A survey of more than 2,700 high school and middle school students living in the Detroit area revealed that nearly 10 percent of them had been prescribed either a benzodiazepine anti-anxiety medication such as Xanax or Valium, or a sleeping medication like Ambien or Lunesta, at some point during their lives.
Students in survey previously prescribed medications 12 times as likely to abuse them after prescription runs outMore than three percent of the sampled students were still taking one or more of these medications at the time of the study. Based on a comparison with the other students, these students were found to have a 10-fold increased likelihood of drug abuse, often with the same medications they were originally prescribed.
For those students who had previously been prescribed sleeping or anti-anxiety medications, but who were no longer taking them at the time of the study, this drug abuse risk was even higher. Based on the data, they had a 12-fold increased risk of abusing these medications either by getting the drugs from friends or by taking them from family members.
The most sought after drugs were anti-anxiety medications, according to the study, which apparently provide a greater euphoric effect and a more powerful "high" than sleeping drugs. Those most at risk were white females, as well as those of all races and both sexes who had a valid prescription for several years.
"This is a wake-up call to the medical community as far as the risks involved in prescribing these medications to young people," stated lead researcher Carol J. Boyd, Ph.D., a professor at the University of Michigan School of Nursing.
"Prescribers and parents don't realize the abuse potential," she added. "These drugs produce highly attractive sensations, and adolescents may start seeking the drugs after their prescriptions run out."

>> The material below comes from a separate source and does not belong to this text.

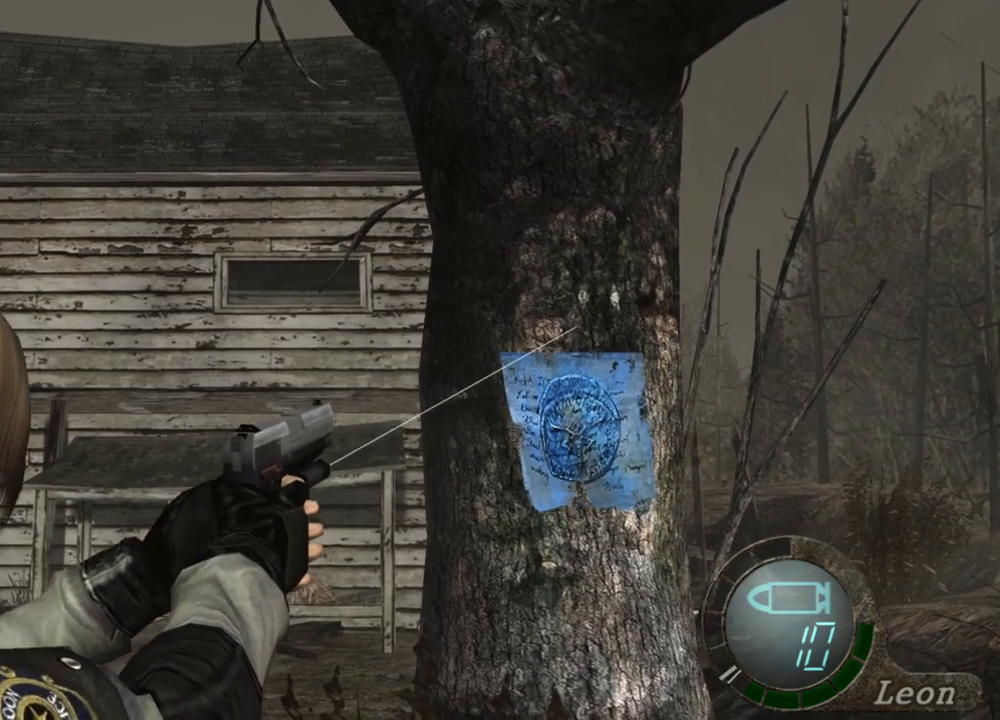
{"keys": [], "mouse": ["right"], "events": []}
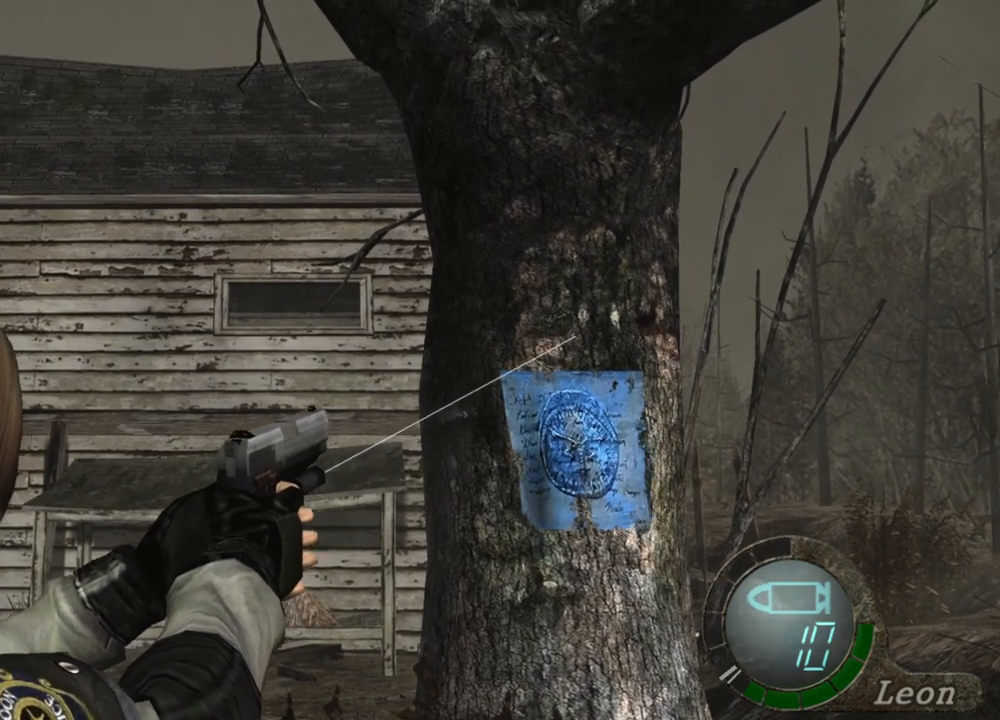
{"keys": [], "mouse": ["right"], "events": []}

Healthy diet, exercise, calming herbs and foods reduce anxiety and promote restful sleep Worse than the addictive properties of these legal drugs is the fact that they can be fateful when mixed with alcohol or other drugs, warn experts. These are the true "gateway" drugs that parents should be worried about, not harmless cannabis, a completely non-addictive herb with natural calming and anxiety-relieving properties.
Rather than drug your teen with mind-altering pharmaceuticals, why not encourage him or her to make some positive lifestyle changes that will help relieve anxiety naturally and promote restful sleep. These include cutting refined sugar and petroleum-based food colorings from the diet, as well as getting regular exercise, preferably outdoors in the natural sunlight.

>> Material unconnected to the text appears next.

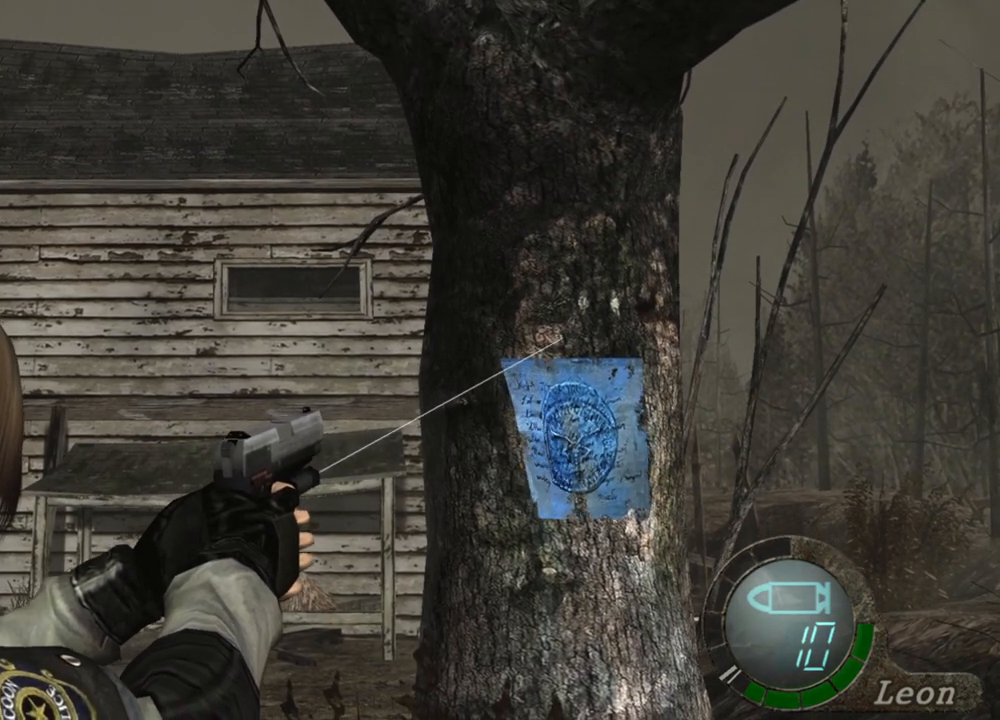
{"keys": [], "mouse": ["right"], "events": []}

Another simple way to relieve anxiety is to spend less time around computers, cell phones, wireless routers and other emitters of electromagnetic pollution. Turning off your electronic devices a few hours before bedtime will help your body sync into a natural circadian rhythm. Other helpful interventions include supplementing with natural herbs like valerian root, melatonin, and hops.
"Clinical studies indicate that nutrients such as omega-3 polyunsaturated fatty acids, magnesium, and adaptogenic herbs like rhodiola can synergize with healthy eating habits and stress management techniques to effectively optimize the body's stress response mechanisms and support healthy neurological communication," explains the Life Extension Foundation (LEF).
"Moreover, compounds such as B-vitamins and amino acids can provide the raw materials the body needs to ensure proper neurotransmitter synthesis and signaling."